What is needed —
From the data below, keep only the lines that contain the word "CORAZON", and copy each one out.

%%

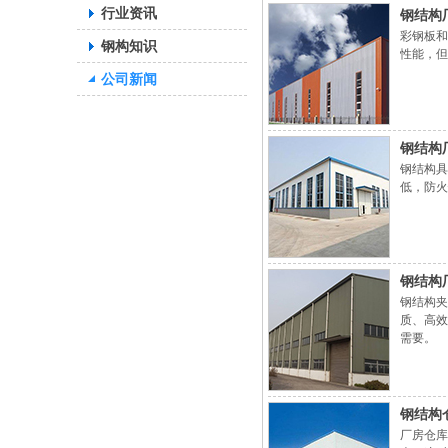
行业资讯
钢结构
彩钢板和
钢构知识
性能，但
公司新闻
钢结构
钢结构具
低，防火
钢结构
钢结构夹
质、高效
需要。
钢结构
厂房仓库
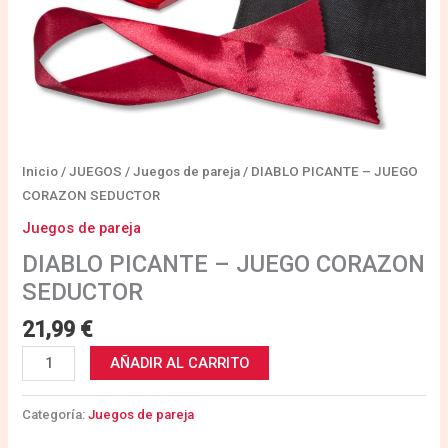
Inicio
/
JUEGOS
/
Juegos de pareja
/ DIABLO PICANTE – JUEGO
CORAZON SEDUCTOR
Juegos de pareja
DIABLO PICANTE – JUEGO CORAZON
SEDUCTOR
21,99
€
AÑADIR AL CARRITO
Categoría:
Juegos de pareja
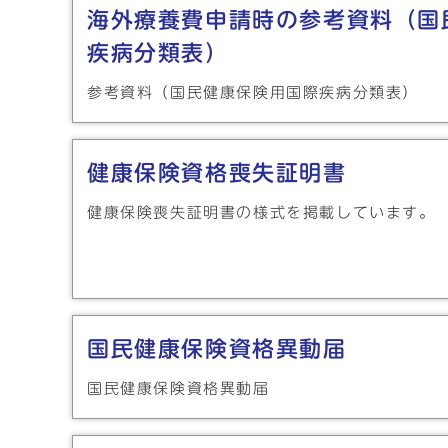
海外療養費申請時の参考資料（国
疾病分類表）
参考資料（国民健康保険用国際疾病分類表）
健康保険資格喪失証明書
健康保険喪失証明書の様式を掲載しています。
国民健康保険資格異動届
国民健康保険資格異動届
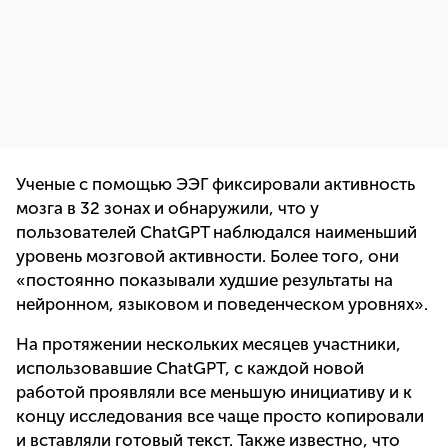
Ученые с помощью ЭЭГ фиксировали активность
мозга в 32 зонах и обнаружили, что у
пользователей ChatGPT наблюдался наименьший
уровень мозговой активности. Более того, они
«постоянно показывали худшие результаты на
нейронном, языковом и поведенческом уровнях».
На протяжении нескольких месяцев участники,
использовавшие ChatGPT, с каждой новой
работой проявляли все меньшую инициативу и к
концу исследования все чаще просто копировали
и вставляли готовый текст. Также известно, что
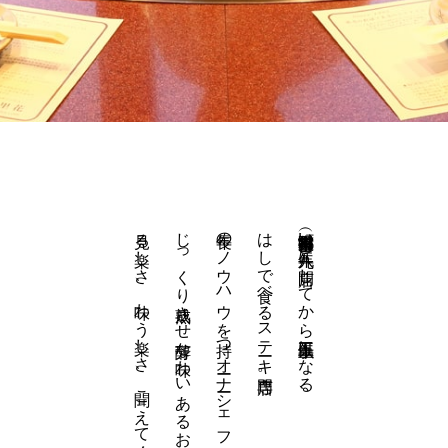
見る楽しさ、味わう楽しさ、聞こえてくる楽しさ、鉄板焼の醍醐味を充分にご堪能頂けます。
じっくり熟成させ芳醇な味わいあるお肉に仕上げてお客様の目の前で調理いたします。
長年のノウハウを持つオーナーシェフが独自のルートで高級和牛や神戸ビーフを仕入れ、
はしで食べるステーキ専門店。
宇都宮市中央本町（釜川沿い）一九八二年に開店してから三十五年以上になる、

%%

Solution to this exercise —
CORAZON SEDUCTOR
DIABLO PICANTE – JUEGO CORAZON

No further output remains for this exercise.